Must-See Lower East Side
by Chris Wallace, 03/18/2014
New Museum. Photo: Julienne Schaer
Arts & Culture
New York City has long been a movie town, both as a shooting location and as a cineast paradise, and there are numerous repertory, indie and art-house venues spread throughout the City. The Sunshine Cinema is an art-house with stadium seating and big screens, and the venue features sleeper and breakout indie films for good, long stretches, in case you missed them when they premiered. A couple of blocks north, the Anthology Film Archives screens hard-to-find world cinema, as well as classic and newly made avant-garde films.
If you prefer art you can view from a closer vantage, there is a range of destinations. The New Museum is the Lower East Side's primary cultural hub, mounting contemporary art shows that draw interest from observers around the world. The works on display are serious, but the institution certainly has a whimsical side: in the past, passersby could jump onto a slide in the museum or see a rainbow-colored "Hell, Yes" affixed to the outside of the building. The museum's bookstore is worth a visit for those seeking tomes about such subjects as architecture, design and art criticism—and, if you're hungry, the Hester Street Café (a newish collaboration with the well-known LES weekend market, Hester Street Fair) has a range of sandwiches, salads and baked goods, as well as caffeinated drinks, to keep you sated.

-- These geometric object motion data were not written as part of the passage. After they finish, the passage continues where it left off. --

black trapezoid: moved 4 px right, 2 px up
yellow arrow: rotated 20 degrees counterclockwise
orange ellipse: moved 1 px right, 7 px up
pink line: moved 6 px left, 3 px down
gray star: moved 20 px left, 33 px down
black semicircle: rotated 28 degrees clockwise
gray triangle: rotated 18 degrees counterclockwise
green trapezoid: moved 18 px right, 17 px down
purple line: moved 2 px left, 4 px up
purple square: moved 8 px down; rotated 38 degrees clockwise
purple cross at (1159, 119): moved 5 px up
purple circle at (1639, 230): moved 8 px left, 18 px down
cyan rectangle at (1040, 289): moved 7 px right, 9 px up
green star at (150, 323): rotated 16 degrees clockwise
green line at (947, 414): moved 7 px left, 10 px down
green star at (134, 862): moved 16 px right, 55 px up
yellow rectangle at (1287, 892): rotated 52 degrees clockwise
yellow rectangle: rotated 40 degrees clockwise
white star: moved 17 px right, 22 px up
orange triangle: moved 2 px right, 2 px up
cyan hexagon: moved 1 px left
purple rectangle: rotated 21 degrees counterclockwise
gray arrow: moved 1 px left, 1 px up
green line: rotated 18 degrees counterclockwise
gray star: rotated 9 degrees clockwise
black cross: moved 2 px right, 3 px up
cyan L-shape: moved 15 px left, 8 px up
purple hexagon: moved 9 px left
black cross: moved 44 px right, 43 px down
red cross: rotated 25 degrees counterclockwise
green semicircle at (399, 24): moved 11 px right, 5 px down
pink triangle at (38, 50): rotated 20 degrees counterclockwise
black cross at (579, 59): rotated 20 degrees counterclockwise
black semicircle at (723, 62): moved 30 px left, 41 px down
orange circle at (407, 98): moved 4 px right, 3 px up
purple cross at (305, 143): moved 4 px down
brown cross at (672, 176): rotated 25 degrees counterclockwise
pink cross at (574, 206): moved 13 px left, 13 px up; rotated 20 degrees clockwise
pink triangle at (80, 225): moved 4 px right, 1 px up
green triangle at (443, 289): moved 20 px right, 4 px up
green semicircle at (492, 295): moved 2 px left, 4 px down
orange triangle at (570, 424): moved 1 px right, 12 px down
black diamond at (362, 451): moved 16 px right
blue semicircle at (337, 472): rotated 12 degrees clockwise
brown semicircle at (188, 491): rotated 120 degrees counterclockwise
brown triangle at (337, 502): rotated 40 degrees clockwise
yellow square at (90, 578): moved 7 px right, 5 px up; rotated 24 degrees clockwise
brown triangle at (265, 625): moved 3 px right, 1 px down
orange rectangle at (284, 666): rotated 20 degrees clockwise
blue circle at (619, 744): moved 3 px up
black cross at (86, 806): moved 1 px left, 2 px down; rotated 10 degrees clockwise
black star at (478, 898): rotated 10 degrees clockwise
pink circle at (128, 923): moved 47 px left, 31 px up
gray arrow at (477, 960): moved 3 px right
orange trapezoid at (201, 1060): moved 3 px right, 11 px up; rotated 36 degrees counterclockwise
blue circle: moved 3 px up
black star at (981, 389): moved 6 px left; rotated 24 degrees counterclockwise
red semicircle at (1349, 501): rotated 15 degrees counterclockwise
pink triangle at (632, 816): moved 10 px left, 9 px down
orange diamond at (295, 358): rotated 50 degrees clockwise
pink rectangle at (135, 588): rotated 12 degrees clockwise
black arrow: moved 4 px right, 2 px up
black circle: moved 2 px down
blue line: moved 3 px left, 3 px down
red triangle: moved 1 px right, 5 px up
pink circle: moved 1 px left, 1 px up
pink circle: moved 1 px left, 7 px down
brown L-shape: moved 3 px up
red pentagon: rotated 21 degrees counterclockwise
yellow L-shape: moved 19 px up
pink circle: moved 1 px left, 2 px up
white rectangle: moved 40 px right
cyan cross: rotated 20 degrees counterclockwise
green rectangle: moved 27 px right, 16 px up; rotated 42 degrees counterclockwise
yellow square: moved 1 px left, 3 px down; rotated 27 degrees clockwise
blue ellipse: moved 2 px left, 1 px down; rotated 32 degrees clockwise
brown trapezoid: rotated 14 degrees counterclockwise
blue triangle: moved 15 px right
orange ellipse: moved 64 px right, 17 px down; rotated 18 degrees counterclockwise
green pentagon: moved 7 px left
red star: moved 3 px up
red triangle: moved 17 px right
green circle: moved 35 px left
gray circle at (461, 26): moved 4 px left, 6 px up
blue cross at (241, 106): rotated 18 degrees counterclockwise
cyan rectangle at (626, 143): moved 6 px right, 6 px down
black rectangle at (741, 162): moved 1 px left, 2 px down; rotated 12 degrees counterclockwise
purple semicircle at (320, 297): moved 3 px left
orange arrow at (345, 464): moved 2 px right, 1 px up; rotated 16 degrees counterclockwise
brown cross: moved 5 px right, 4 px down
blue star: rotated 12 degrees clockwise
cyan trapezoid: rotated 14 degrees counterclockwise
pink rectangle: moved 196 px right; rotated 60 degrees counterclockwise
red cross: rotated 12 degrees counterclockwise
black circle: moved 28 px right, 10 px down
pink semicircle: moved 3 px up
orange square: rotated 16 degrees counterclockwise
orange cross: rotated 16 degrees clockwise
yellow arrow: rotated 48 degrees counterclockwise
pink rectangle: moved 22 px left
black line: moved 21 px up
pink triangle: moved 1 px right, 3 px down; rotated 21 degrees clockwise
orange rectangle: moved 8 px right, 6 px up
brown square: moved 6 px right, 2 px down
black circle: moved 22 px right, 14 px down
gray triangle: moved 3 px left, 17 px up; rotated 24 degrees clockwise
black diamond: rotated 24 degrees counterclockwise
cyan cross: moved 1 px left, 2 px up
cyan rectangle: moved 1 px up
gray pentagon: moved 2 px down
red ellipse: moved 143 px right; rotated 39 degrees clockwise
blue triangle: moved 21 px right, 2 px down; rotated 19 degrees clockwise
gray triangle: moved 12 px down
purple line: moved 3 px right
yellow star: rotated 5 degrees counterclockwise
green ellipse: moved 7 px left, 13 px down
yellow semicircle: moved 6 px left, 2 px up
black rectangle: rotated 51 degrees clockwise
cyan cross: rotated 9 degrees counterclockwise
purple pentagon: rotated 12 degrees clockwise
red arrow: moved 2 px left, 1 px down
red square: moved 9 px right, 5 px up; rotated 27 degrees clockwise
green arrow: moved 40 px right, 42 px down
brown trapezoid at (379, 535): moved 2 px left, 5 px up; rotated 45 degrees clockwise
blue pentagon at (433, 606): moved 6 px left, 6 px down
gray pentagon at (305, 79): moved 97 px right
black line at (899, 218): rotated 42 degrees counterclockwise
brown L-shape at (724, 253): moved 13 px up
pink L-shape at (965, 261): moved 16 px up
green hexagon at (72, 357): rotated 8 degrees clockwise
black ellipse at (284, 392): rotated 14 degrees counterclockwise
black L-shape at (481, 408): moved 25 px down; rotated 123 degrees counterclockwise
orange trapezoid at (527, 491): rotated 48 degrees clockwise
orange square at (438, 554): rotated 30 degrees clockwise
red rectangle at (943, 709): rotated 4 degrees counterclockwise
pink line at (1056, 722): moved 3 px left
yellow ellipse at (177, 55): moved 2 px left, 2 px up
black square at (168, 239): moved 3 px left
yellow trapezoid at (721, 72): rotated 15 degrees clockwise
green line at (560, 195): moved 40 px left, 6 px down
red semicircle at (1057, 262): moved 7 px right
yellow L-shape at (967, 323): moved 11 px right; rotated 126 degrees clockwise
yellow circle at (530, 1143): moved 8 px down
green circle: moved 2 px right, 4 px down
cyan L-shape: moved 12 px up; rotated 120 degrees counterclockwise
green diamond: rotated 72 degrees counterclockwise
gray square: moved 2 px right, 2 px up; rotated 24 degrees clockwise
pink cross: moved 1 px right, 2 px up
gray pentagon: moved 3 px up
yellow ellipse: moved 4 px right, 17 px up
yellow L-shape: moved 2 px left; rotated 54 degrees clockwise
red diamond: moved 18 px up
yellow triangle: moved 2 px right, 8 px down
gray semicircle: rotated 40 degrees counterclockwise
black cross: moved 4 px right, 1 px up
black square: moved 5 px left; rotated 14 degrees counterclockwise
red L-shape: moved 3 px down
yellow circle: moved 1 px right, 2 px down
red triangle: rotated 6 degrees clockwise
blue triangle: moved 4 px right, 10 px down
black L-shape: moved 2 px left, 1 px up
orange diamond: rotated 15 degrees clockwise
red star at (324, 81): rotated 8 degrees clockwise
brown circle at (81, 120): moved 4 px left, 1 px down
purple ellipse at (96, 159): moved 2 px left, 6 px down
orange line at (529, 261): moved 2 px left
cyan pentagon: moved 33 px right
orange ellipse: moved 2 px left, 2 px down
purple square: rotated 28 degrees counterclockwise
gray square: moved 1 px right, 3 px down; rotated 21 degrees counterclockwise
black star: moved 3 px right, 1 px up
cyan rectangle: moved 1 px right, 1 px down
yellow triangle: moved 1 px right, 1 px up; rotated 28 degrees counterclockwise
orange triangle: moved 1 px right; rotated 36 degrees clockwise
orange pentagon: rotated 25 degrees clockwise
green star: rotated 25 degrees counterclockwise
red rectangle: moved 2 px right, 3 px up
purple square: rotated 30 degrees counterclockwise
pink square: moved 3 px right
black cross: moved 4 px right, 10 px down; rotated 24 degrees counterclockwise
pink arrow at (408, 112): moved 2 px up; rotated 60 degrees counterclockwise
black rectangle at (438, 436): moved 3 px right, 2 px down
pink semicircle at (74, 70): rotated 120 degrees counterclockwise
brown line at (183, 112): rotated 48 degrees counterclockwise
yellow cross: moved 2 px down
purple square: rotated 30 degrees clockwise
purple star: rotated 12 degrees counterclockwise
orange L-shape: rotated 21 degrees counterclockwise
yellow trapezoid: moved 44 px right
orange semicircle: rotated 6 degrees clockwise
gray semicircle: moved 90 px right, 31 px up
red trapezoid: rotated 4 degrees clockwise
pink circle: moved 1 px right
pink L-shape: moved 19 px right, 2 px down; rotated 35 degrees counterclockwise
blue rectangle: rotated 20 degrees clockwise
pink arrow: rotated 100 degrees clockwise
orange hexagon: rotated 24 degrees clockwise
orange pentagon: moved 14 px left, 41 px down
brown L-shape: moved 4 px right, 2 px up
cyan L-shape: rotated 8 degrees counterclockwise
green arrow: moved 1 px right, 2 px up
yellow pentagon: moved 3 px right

The Tenement Museum, meanwhile, makes for an illuminating exploration of New York City history. Six immaculately restored apartments, from five different decades in the building's 150-year history, re-create precisely what the tenement apartments would have looked like over the years. Walking tours of synagogues are offered by the Lower East Side Jewish Conservancy LTD, which focuses on preserving Jewish sites and culture in the area through private and customized jaunts. A few blocks away, in what was the first synagogue built in the area, the Museum at Eldridge Street Synagogue provides a lens into the lives of some of the neighborhood's first Jewish inhabitants. The 1887 synagogue was restored in glorious detail over the course of more than 20 years. In addition to showcasing the area's history, it still hosts services. The renovation was by no means staid—it includes a stained-glass window by artist Kiki Smith and architect Deborah Gans.